"Tell us about the wasteful expenditure of labor in competition."
"That was through the undertaking of industrial and commercial enterprises which were not called for by any increase in consumption, their object being merely the displacement of the enterprises of one capitalist by those of another."
"And was this a very large cause of waste?"
"Its magnitude may be inferred from the saying current at the time that ninety-five per cent of industrial and commercial enterprises failed, which merely meant that in this proportion of instances capitalists wasted their investments in trying to fill a demand which either did not exist or was supplied already. If that estimate were even a remote suggestion of the truth, it would serve to give an idea of the enormous amounts of accumulated profits which were absolutely wasted in competitive expenditure. And it must be remembered also that when a capitalist succeeded in displacing another and getting away his business the total waste of capital was just as great as if he failed, only in the one case it was the capital of the previous investor that was destroyed instead of the capital of the newcomer. In every country which had attained any degree of economic development there were many times more business enterprises in every line than there was business for, and many times as much capital already invested as there was a return for. The only way in which new capital could be put into business was by forcing out and destroying old capital already invested. The ever-mounting aggregation of profits seeking part of a market that was prevented from increasing by the effect of those very profits, created a pressure of competition among capitalists which, by all accounts that come down to us, must have been like a conflagration in its consuming effects upon capital.

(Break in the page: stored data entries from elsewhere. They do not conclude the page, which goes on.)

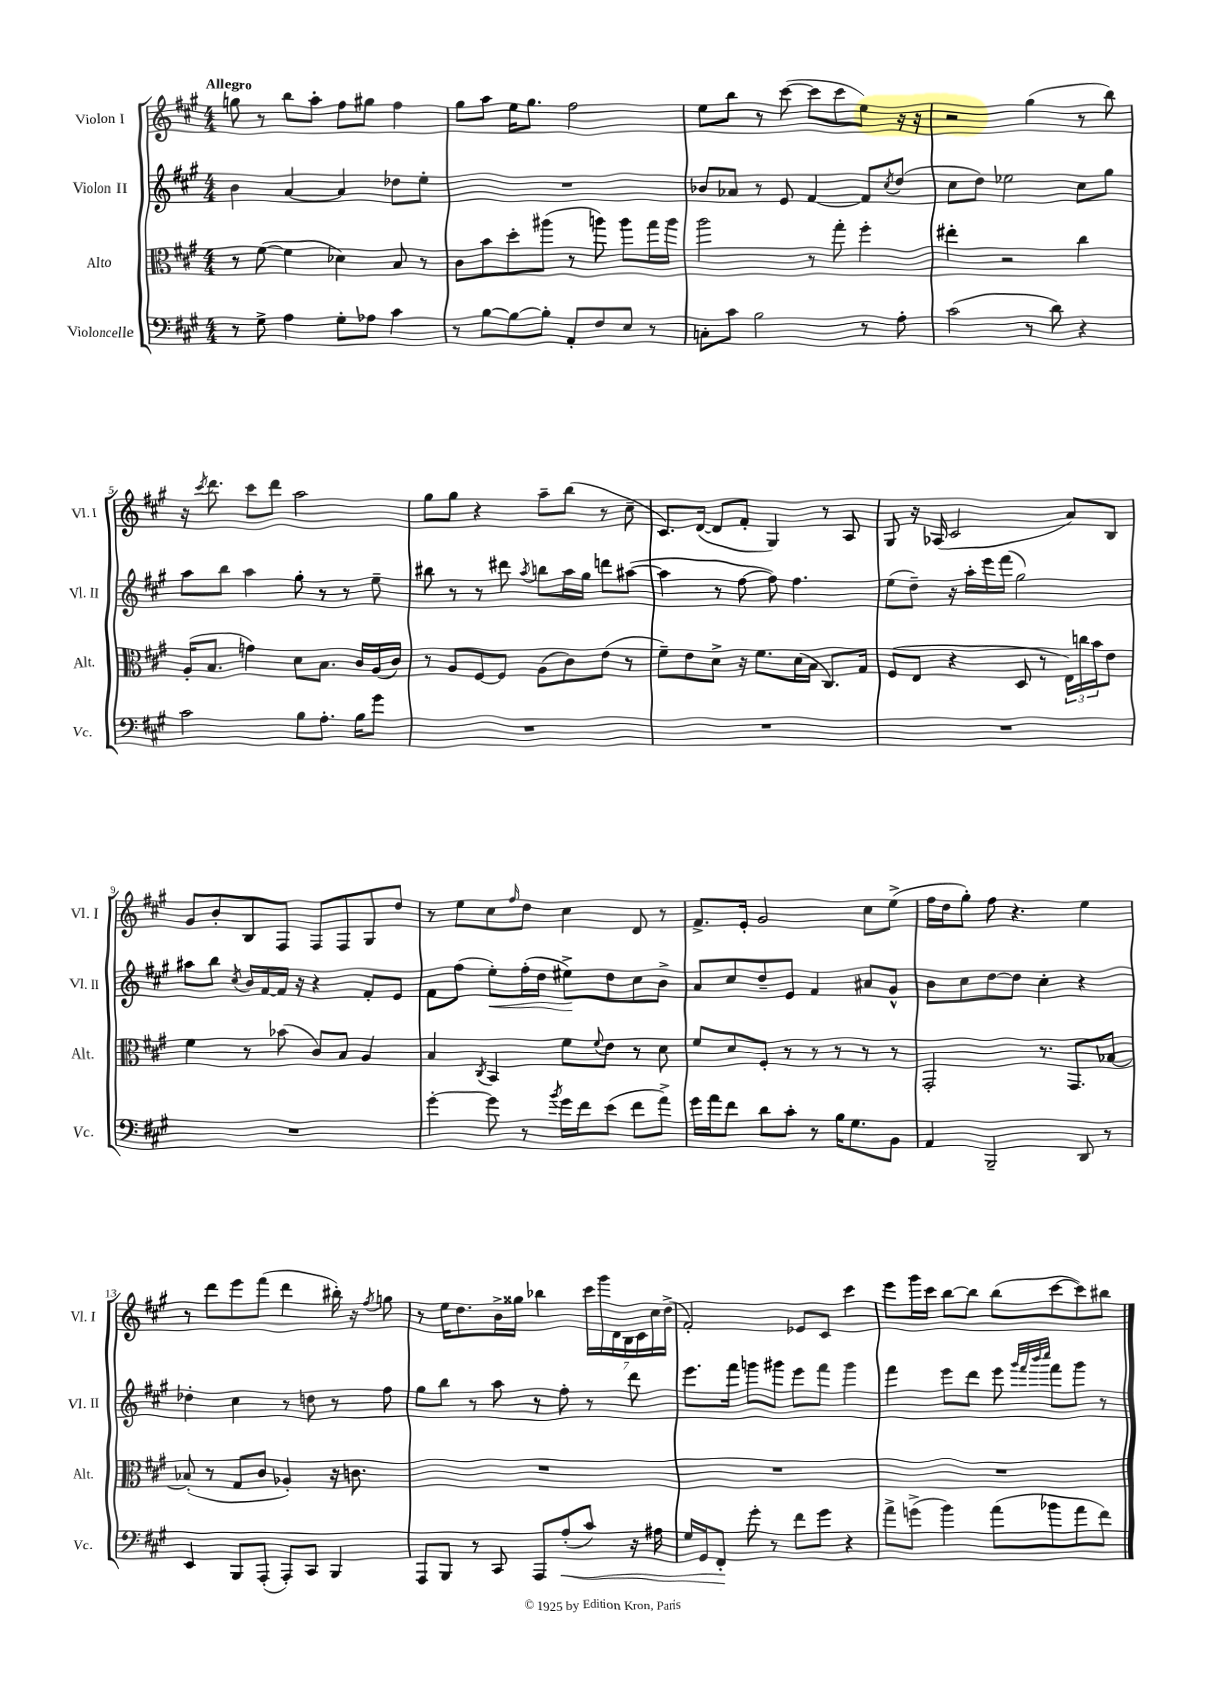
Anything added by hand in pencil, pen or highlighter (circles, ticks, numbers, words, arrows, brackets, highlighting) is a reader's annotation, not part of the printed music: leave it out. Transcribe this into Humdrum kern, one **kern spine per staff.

**kern	**dynam	**kern	**kern	**dynam	**kern
*part4	*part4	*part3	*part2	*part2	*part1
*staff4	*staff4	*staff3	*staff2	*staff2	*staff1
*I"Violoncelle	*	*I"Alto	*I"Violon II	*	*I"Violon I
*I'Vc.	*	*I'Alt.	*I'Vl. II	*	*I'Vl. I
*clefF4	*	*clefC3	*clefG2	*	*clefG2
*k[f#c#g#]	*	*k[f#c#g#]	*k[f#c#g#]	*	*k[f#c#g#]
*M4/4	*	*M4/4	*M4/4	*	*M4/4
=1	=1	=1	=1	=1	=1
!	!	!	!	!	!LO:TX:a:B:t=Allegro
8r	.	8r	4b\	.	8ggn\
8G#^\	.	([8f#\	.	.	8r
4A\	.	4f#\]	[4a/	.	8bb\L
.	.	.	.	.	8aa'\J
8G#'\L	.	4d-X\)	4a/]	.	8ff#\L
8A-X\J	.	.	.	.	8gg#X\J
4c#\	.	8B/	8dd-X\L	.	4ff#\
.	.	8r	8ee'\J	.	.
=2	=2	=2	=2	=2	=2
8r	.	8c#\L	1r	.	8gg#\L
[8B\L	.	8b\	.	.	8aa\J
8B\_	.	8dd'\	.	.	16ee\KL
.	.	.	.	.	8.gg#\J
8B'\J]	.	(8aa#X\J	.	.	.
8AA'/L	.	8r	.	.	2ff#\
8F#/	.	8aan\)	.	.	.
8E/J	.	8aa\L	.	.	.
8r	.	16gg#\L	.	.	.
.	.	16aa\JJ	.	.	.
=3	=3	=3	=3	=3	=3
8Cn'\L	.	2aa\	8b-X/L	.	8ee\L
8c#\J	.	.	8a-X/J	.	8bb\J
2B\	.	.	8r	.	8r
.	.	.	8e/	.	([8ccc#\
.	.	8r	[4f#/	.	8ccc#\L]
.	.	8gg#'\	.	.	8ccc#\
8r	.	4ff#'\	8f#/L]	.	8ee\J)
.	.	.	8qcc#/	.	.
8A'\	.	.	(8dd/J	.	16r
.	.	.	.	.	16r
=4	=4	=4	=4	=4	=4
(2c#\	.	4ee#X'\	8cc#\L	.	2r
.	.	.	8dd\J)	.	.
.	.	2r	2ee-X\	.	.
8r	.	.	.	.	(4gg#\
8d\)	.	.	.	.	.
4r	.	4cc#\	8cc#\L	.	8r
.	.	.	8gg#\J	.	8bb\)
!!LO:LB:g=z
=5	=5	=5	=5	=5	=5
2c#\	.	(16A'/KL	8aa\L	.	16r
.	.	.	.	.	8qccc#/
.	.	8.B/J	.	.	8.ddd\
.	.	.	8bb\J	.	.
.	.	4gn\)	4aa\	.	8ccc#\L
.	.	.	.	.	8ddd\J
8B\L	.	8d\L	8gg#'\	.	2aa\
8.A'\J	.	8.B\J	8r	.	.
.	.	.	8r	.	.
16B\KL	.	16c#/LL	.	.	.
8g#\J	.	(16A/	8ee~\	.	.
.	.	16c#/JJ)	.	.	.
=6	=6	=6	=6	=6	=6
1r	.	8r	8bb#X\	.	8gg#\L
.	.	8A/L	8r	.	8gg#\J
.	.	[8F#/	8r	.	4r
.	.	8F#/J]	8ddd#X\	.	.
.	.	.	8qaa/	.	.
.	.	(8A\L	8bbn\L	.	8aa~\L
.	.	8c#\)	16aa\L	.	(8bb\J
.	.	.	16gg#\JJ	.	.
.	.	(8e\J	8dddn\L	.	8r
.	.	8r	([8aa#X\J	.	8cc#~\
=7	=7	=7	=7	=7	=7
1r	.	8f#~\L)	4aa#\]	.	8.c#/L)
.	.	8e\	.	.	.
.	.	.	.	.	([16d/Jk
.	.	8d^\J	8r	.	8d/L]
.	.	16r	[8ff#\	.	8f#'/J
.	.	8.f#\L	.	.	.
.	.	.	8ff#\])	.	4G#/)
.	.	(16d\L	4.ff#\	.	.
.	.	16B\JJ	.	.	.
.	.	8.C#/L)	.	.	8r
.	.	.	.	.	8A/
.	.	16G#/Jk	.	.	.
=8	=8	=8	=8	=8	=8
1r	.	(8F#/L	(8ee\L	.	8G#/
.	.	8E/J	8dd~\J)	.	16r
.	.	.	.	.	(16A-X/
.	.	4r	16r	.	2c#/
.	.	.	16aa'\LL	.	.
.	.	.	16eee\	.	.
.	.	.	(16fff#\JJ	.	.
.	.	8D/	2gg#\)	.	.
.	.	8r	.	.	.
.	.	24E\LL)	.	.	8a/L)
.	.	24ccn\	.	.	.
.	.	24b\J	.	.	.
.	.	8e\J	.	.	8B/J
!!LO:LB:g=z
=9	=9	=9	=9	=9	=9
1r	.	4f#\	8aa#X\L	.	8g#/L
.	.	.	8bb\J	.	8b'/
.	.	.	8qcc#/	.	.
.	.	8r	16b/LL	.	8B/
.	.	.	[16f#/	.	.
.	.	(8b-X\	16f#/JJ]	.	8F#/J
.	.	.	16r	.	.
.	.	8c#/L)	4r	.	8F#/L
.	.	8B/J	.	.	8F#/
.	.	4A/	8f#'/L	.	8G#/
.	.	.	8e/J	.	8dd/J
=10	=10	=10	=10	=10	=10
[4g#'\	.	4B/	8f#\L	.	8r
.	.	.	(8ff#\J	.	8ee\L
.	.	8qC#/	.	.	.
!	!	!	!	!LO:HP:b	!
8g#\]	.	4BB/	8ee'\L)	<	8cc#\
.	.	.	.	.	16qqff#/
8r	.	.	(16ff#'\L	.	8dd\J
.	.	.	16dd\JJ	.	.
8qb/	.	.	.	.	.
16g#\LL	.	8f#\L	8ee#X^\L)	.	4cc#\
16f#\J	.	.	.	.	.
.	.	8qqf#/	.	.	.
(8e\J	.	8e\J	8dd\	[	.
8f#\L	.	8r	8cc#\	.	8d/
8a^\J)	.	8d\	8b^\J	.	8r
=11	=11	=11	=11	=11	=11
16g#\LL	.	8f#/L	8a/L	.	8.f#^/L
16a\J	.	.	.	.	.
8f#\J	.	8d/	8cc#/	.	.
.	.	.	.	.	16e'/Jk
8d\L	.	8F#'/J	8dd~/	.	2g#/
8c#'\J	.	8r	8e/J	.	.
8r	.	8r	4f#/	.	.
16B\KL	.	8r	.	.	.
8.G#\	.	.	.	.	.
.	.	8r	8a#X/L	.	8cc#\L
8BB\J	.	8r	8g#^^/J	.	(8ee^\J
=12	=12	=12	=12	=12	=12
4AA/	.	2GG#'/	8b\L	.	16ff#\LL
.	.	.	.	.	16dd\J
.	.	.	8cc#\	.	8gg#'\J)
2BBB~/	.	.	[8dd\	.	8ff#\
.	.	.	8dd\J]	.	4.r
.	.	8.r	4cc#'\	.	.
.	.	8.GG#/L	.	.	.
8DD/	.	.	4r	.	4ee\
8r	.	[8B-X/J	.	.	.
!!LO:LB:g=z
=13	=13	=13	=13	=13	=13
4EE/	.	(8B-X'/]	4dd-X'\	.	8r
.	.	8r	.	.	8ddd\L
8BBB/L	.	8G#/L	4cc#\	.	8eee\
(8AAA'/J	.	8c#/J	.	.	(8fff#\J
8AAA'/L)	.	4A-X'/)	8r	.	4ddd\
8CC#/J	.	.	8ddn\	.	.
4BBB/	.	16r	8r	.	16bb#X'\)
.	.	8.cn\	.	.	16r
.	.	.	.	.	8qff#/
.	.	.	8ff#\	.	8ggn\
=14	=14	=14	=14	=14	=14
8AAA/L	.	1r	8gg#\L	.	8r
8BBB/J	.	.	8bb\J	.	16ee\KL
.	.	.	.	.	8.dd\
8r	.	.	8r	.	.
8CC#/	.	.	8aa\	.	16b^\L
.	.	.	.	.	16gg##X\JJ
8AAA/L	.	.	8r	.	4bb-X\
!	!LO:HP:b	!	!	!	!
(8A'/	<	.	8ff#'\	.	.
8c#/J)	.	.	8r	.	28ccc#\LL
.	.	.	.	.	28ggg#\
.	.	.	.	.	28d\
.	.	.	.	.	28B\
16r	.	.	8ddd\	.	.
.	.	.	.	.	28c#\
.	.	.	.	.	28cc#\
16A#X\	.	.	.	.	.
.	.	.	.	.	(28dd^\JJ
=15	=15	=15	=15	=15	=15
16G#/LL	.	1r	8.eee\L	.	2f#'/)
16GG#/J	.	.	.	.	.
8FF#'/J	.	.	.	.	.
.	.	.	16fff#\Jk	.	.
8g#'\	[	.	8gggn\L	.	.
8r	.	.	8ggg#X\J	.	.
8f#\L	.	.	8eee\L	.	8e-X/L
8g#\J	.	.	8fff#\J	.	8c#/J
4r	.	.	4ggg#\	.	4ccc#\
=16	=16	=16	=16	=16	=16
8a^\L	.	1r	4fff#\	.	8eee\L
(8gn^\J	.	.	.	.	16ggg#\L
.	.	.	.	.	16ccc#\JJ
4b\)	.	.	8eee\L	.	[8bb\L
.	.	.	8ddd\J	.	8bb\J]
(8a\L	.	.	8eee\	.	(8bb\L
.	.	.	32qqggg#/LLL	.	.
.	.	.	32qqfff#/	.	.
.	.	.	32qqbbb/	.	.
.	.	.	32qqcccc#/JJJ	.	.
8b-X\	.	.	8fff#\L	.	[8ccc#\
8a\	.	.	8ggg#\J	.	8ccc#\])
8f#\J)	.	.	8r	.	8bb#X\J
==	==	==	==	==	==
*-	*-	*-	*-	*-	*-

"Now tell us something about the other great waste of profits by which the pressure in the cistern was sufficiently relieved to permit production to go on--that is to say, the expenditure of profits for the employment of labor in the service of luxury. What was luxury?"
"The term luxury, in referring to the state of society before the Revolution, meant the lavish expenditure of wealth by the rich to gratify a refined sensualism, while the masses of the people were suffering lack of the primary necessities."
"What were some of the modes of luxurious expenditure indulged in by the capitalists?"
"They were unlimited in variety, as, for example, the construction of costly palaces for residence and their decoration in royal style, the support of great retinues of servants, costly supplies for the table, rich equipages, pleasure ships, and all manner of boundless expenditure in fine raiment and precious stones. Ingenuity was exhausted in contriving devices by which the rich might waste the abundance the people were dying for. A vast army of laborers was constantly engaged in manufacturing an infinite variety of articles and appliances of elegance and ostentation which mocked the unsatisfied primary necessities of those who toiled to produce them."
"What have you to say of the moral aspect of this expenditure for luxury?"
"If the entire community had arrived at that stage of economic prosperity which would enable all alike to enjoy the luxuries equally," replied the girl, "indulgence in them would have been merely a question of taste. But this waste of wealth by the rich in the presence of a vast population suffering lack of the bare necessaries of life was an illustration of inhumanity that would seem incredible on the part of civilized people were not the facts so well substantiated. Imagine a company of persons sitting down with enjoyment to a banquet, while on the floors and all about the corners of the banquet hall were groups of fellow-beings dying with want and following with hungry eyes every morsel the feasters lifted to their mouths. And yet that precisely describes the way in which the rich used to spend their profits in the great cities of America, France, England, and Germany before the Revolution, the one difference being that the needy and the hungry, instead of being in the banquet room itself, were just outside on the street."